Why Generative AI Businesses are Fighting So Hard for Fair Use
And a little bit of science, too!
📰 HEADLINES: Recent articles with eye-catching headlines reported that OpenAI admits generative AI models require copyrighted works to function. This limitation arises from a fundamental property of AI models.
💬 WHAT OPEN AI SAID: "Because copyright today covers virtually every sort of human expression -- including blogposts, photographs, forum posts, scraps of software code, and government documents -- it would be impossible to train today’s leading AI models without using copyrighted materials. Limiting training data to public domain books and drawings created more than a century ago might yield an interesting experiment, but would not provide AI systems that meet the needs of today’s citizens."
💡 KEY IDEA: This limitation arises because generative AI models, and AI models in general, are not mechanistic. They are empirical.
📖 IDEA DETAILS: An empirical model captures the statistics of the training data. A mechanistic model captures how the underlying process creates the data. A critical feature arising from this difference is that mechanistic models extrapolate well while empirical models fail at extrapolation.
🔑 WHY IT MATTERS: Generative AI models are bad at extrapolation so they will fail to generate output consistent with human expectation unless the user's prompt is well supported by human-created training data. E.g., the directive "in the style of" will only work if there are enough training samples of that style to guide the interpolation.
💰 THE FIGHT: Only by training on a supporting range of art and language artifacts produced by humans can these tools generate interesting, monetizable outputs. That is why companies working on generative AI are fighting to obtain a legal right of FAIR USE to as wide a swath of human works as possible. Without it the business model may not be viable. One alternative route is licensing with companies that already own rights to large repositories of content (think stock photo repositories, social media sites, etc.).
🎮 IN GAMES: For generative AI tools in the game industry, training materials can include art of all types (3D, 2D, concept, environment, etc.), voice recordings, VO scripts, lore, and writing.

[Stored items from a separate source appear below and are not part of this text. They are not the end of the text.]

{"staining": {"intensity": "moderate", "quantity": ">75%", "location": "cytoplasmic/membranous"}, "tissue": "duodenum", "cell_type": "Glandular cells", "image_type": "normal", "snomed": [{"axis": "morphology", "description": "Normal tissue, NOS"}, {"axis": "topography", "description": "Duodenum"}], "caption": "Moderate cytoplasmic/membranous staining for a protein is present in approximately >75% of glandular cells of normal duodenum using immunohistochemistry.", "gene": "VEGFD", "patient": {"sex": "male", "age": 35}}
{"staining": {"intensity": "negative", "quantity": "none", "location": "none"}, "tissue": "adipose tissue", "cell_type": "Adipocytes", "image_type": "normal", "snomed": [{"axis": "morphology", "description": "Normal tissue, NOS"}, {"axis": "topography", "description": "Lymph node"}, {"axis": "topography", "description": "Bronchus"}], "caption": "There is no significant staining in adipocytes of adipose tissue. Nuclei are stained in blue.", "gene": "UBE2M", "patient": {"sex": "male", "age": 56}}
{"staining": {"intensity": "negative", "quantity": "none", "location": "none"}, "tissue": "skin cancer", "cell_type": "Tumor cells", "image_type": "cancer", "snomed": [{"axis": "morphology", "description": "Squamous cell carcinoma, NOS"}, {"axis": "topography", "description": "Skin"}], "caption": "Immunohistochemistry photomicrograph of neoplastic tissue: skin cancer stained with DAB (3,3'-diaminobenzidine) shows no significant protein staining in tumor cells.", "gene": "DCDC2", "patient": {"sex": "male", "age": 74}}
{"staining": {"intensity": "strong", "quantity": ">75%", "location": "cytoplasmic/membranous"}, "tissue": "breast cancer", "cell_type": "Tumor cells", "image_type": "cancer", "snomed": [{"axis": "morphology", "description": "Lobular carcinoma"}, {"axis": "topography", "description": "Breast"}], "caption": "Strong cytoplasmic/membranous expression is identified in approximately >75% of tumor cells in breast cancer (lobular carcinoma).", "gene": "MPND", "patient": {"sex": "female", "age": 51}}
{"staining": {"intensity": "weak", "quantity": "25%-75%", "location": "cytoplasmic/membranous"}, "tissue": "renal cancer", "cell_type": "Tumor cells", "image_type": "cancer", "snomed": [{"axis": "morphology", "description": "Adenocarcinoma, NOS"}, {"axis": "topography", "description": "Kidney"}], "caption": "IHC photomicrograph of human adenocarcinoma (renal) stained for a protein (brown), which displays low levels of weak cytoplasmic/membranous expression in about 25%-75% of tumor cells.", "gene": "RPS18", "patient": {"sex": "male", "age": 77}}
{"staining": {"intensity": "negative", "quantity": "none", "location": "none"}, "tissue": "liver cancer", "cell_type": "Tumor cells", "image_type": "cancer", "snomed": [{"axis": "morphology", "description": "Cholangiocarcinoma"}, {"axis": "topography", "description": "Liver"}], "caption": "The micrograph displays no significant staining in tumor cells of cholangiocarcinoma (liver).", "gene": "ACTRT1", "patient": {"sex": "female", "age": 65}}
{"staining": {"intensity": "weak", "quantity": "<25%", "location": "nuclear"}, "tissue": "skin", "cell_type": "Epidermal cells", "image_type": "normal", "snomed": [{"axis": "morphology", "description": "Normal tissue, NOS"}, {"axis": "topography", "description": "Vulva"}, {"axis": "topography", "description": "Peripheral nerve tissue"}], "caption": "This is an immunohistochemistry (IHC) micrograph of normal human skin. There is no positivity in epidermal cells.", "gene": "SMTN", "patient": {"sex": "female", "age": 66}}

⚠️ PREDICTION: A successful fair use argument can result in an essentially involuntary mass transfer of intellectual property rights from millions of individuals to a handful of business entities, or effectively to the public domain. Either way, millions of creative individuals could go uncompensated for their work and AI tools, monetized or not, could create similar or near-reproductions of their work.
🔮 PREDICTION: The generative AI FOMO being amplified by AI maximalists is incredibly strong, as are the possibilities for boosting human productivity. But if history is a guide, the outcome of this latest technology wave (a) will not be what we hope, (b) will not be what we fear, (c) will still surprise us, and (d) will also disappoint us.